*** INFORMATION SUPPLIED ***
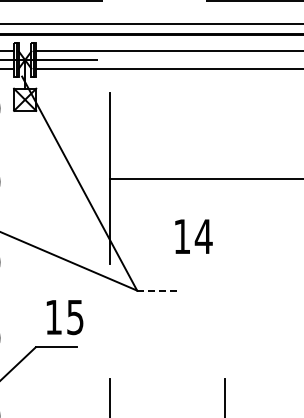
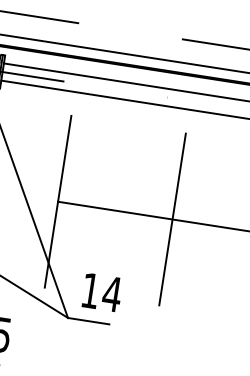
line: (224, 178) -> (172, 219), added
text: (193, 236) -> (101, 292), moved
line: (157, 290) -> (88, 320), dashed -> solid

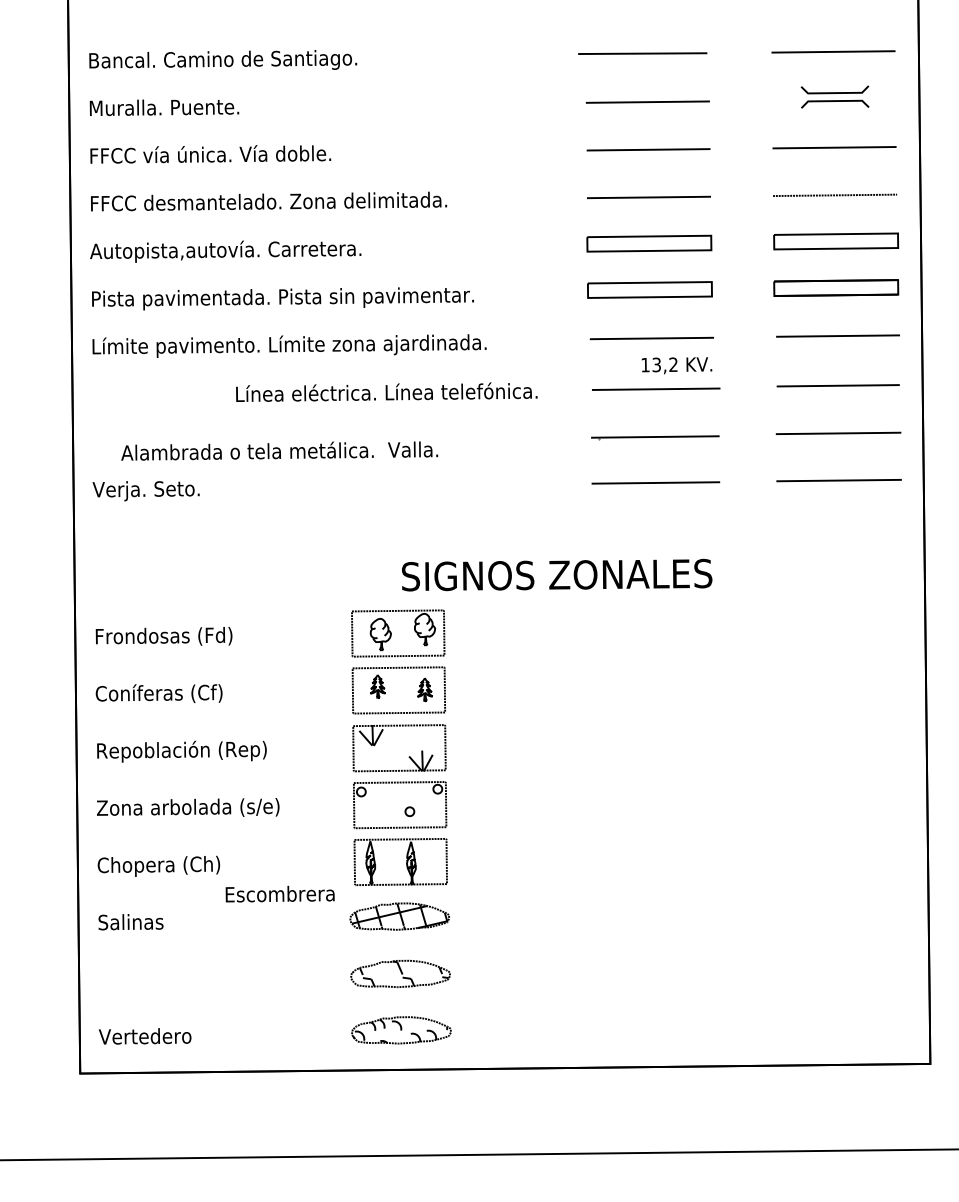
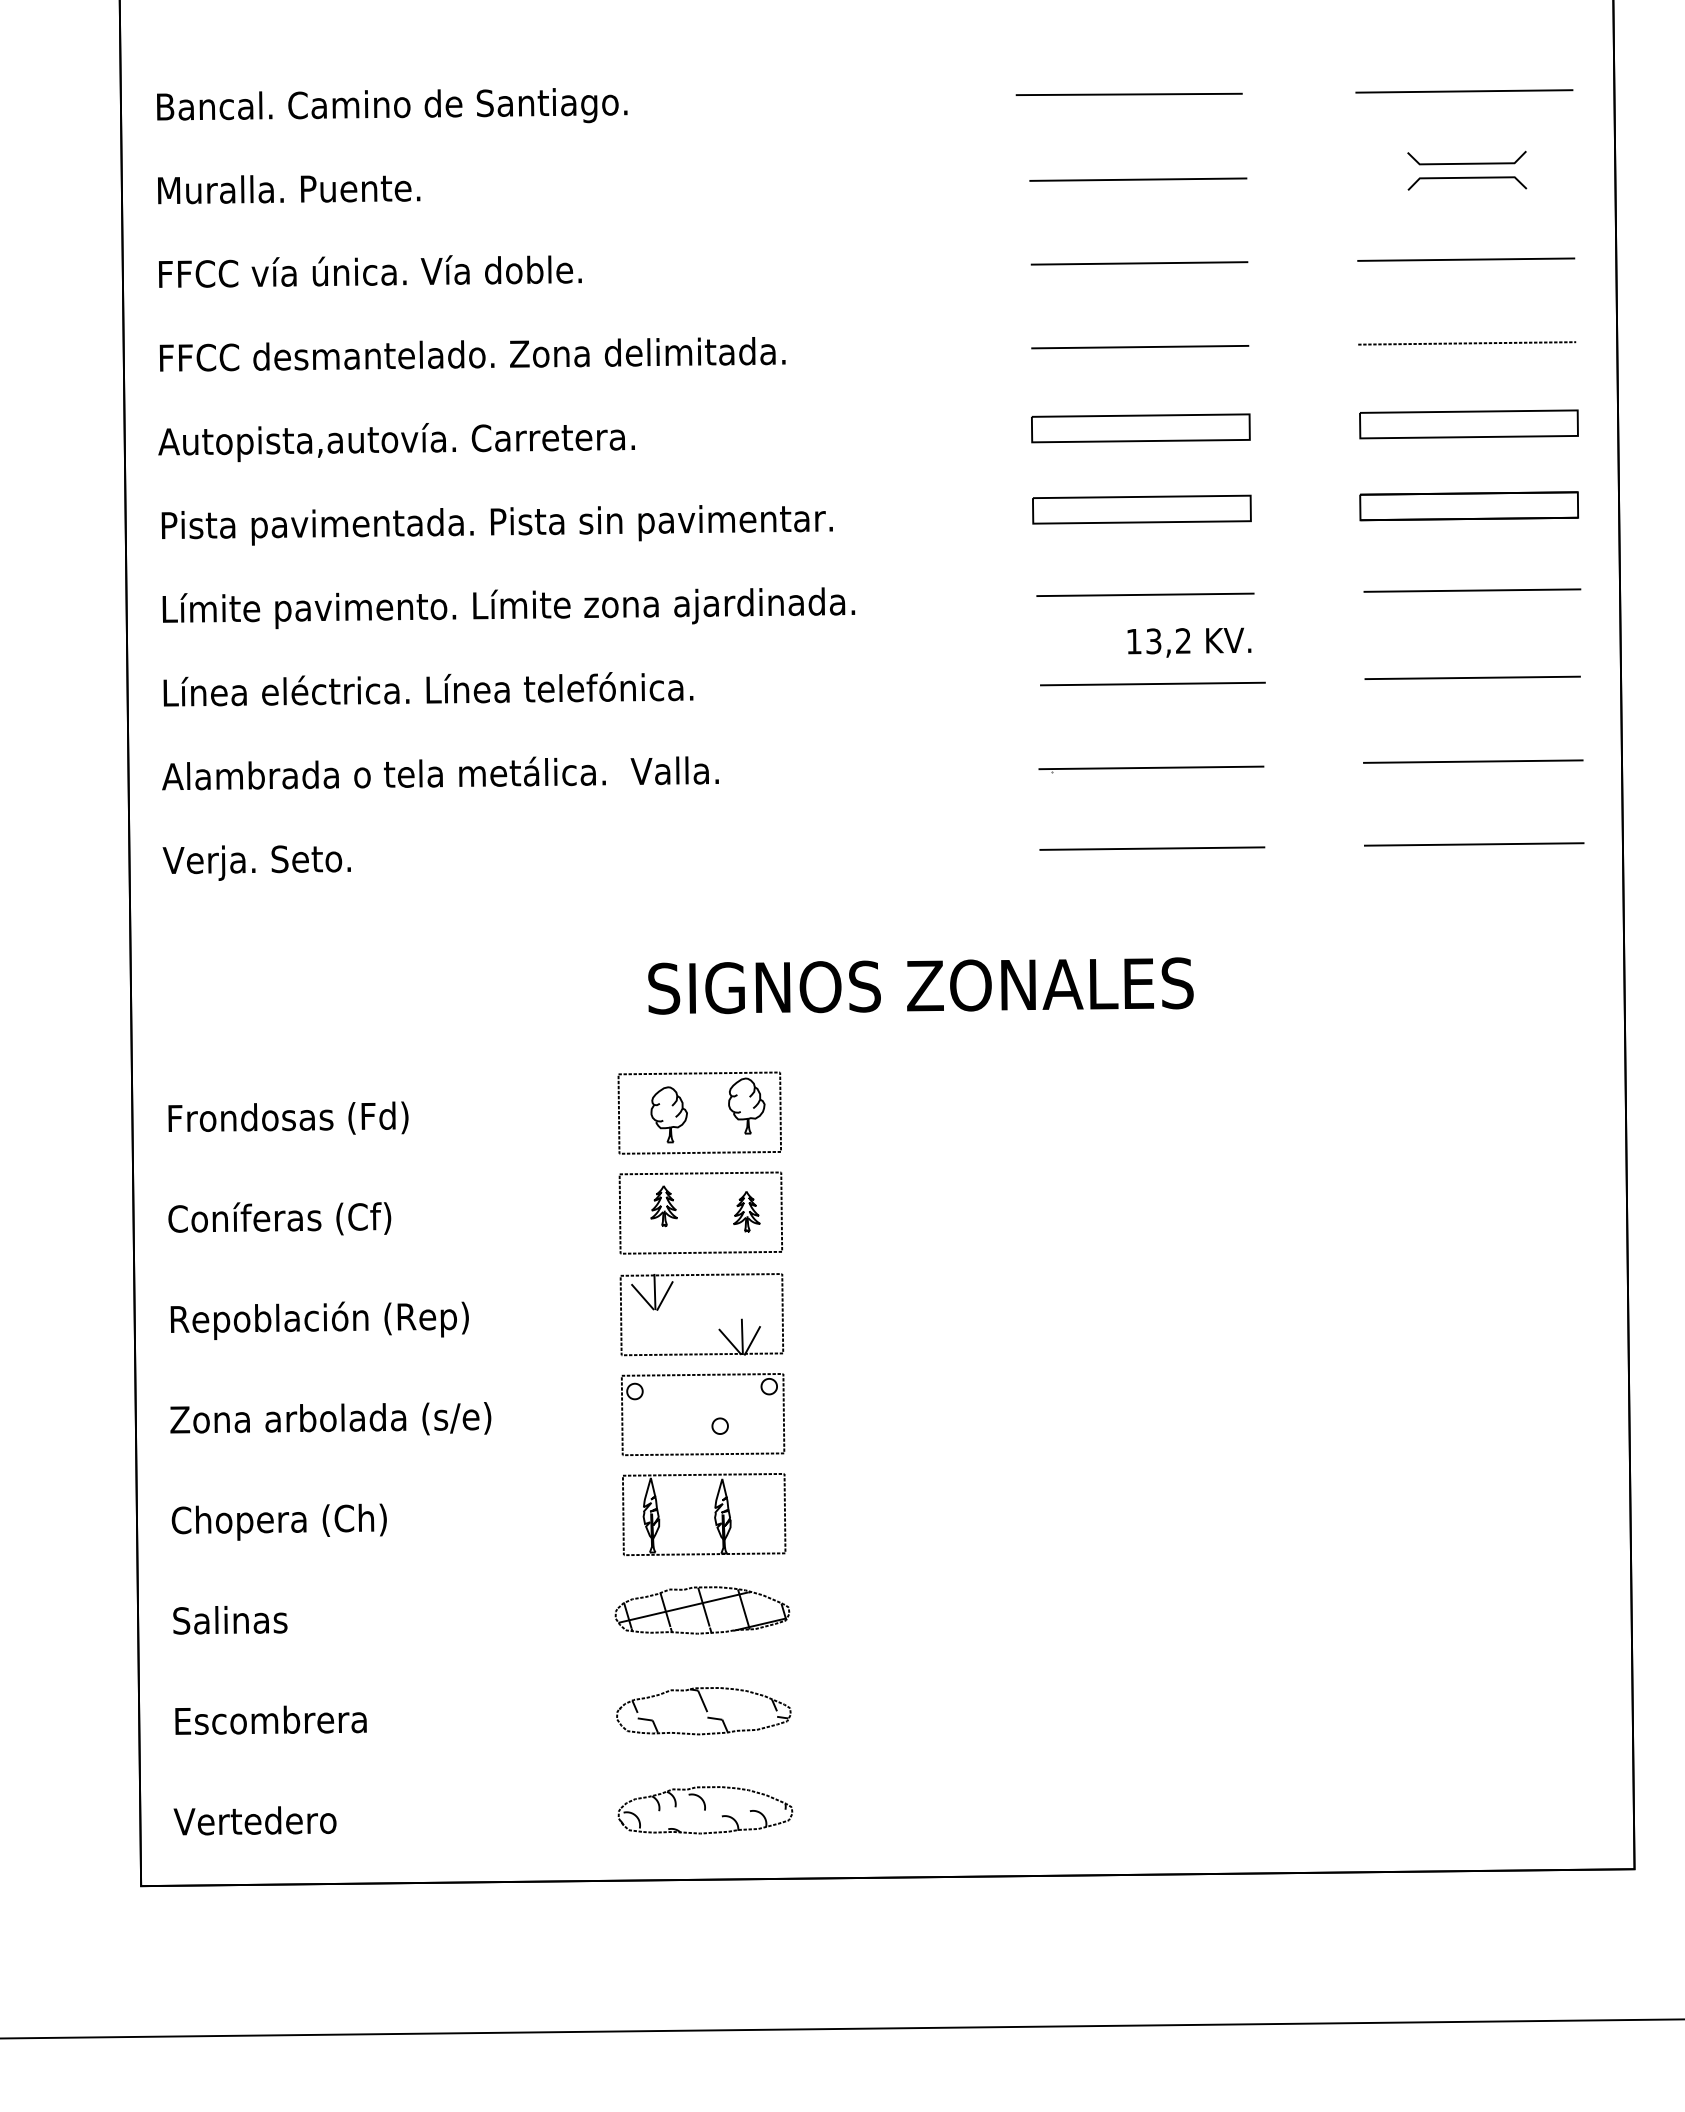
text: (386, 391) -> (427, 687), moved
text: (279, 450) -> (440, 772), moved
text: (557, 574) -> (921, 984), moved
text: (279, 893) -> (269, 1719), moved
*** End of INFORMATION SUPPLIED ***
# WHAT THE TASK ASKS:
In the records above, find every line that contains the word "text" and copy it.

# RESULT:
text: (193, 236) -> (101, 292), moved
text: (386, 391) -> (427, 687), moved
text: (279, 450) -> (440, 772), moved
text: (557, 574) -> (921, 984), moved
text: (279, 893) -> (269, 1719), moved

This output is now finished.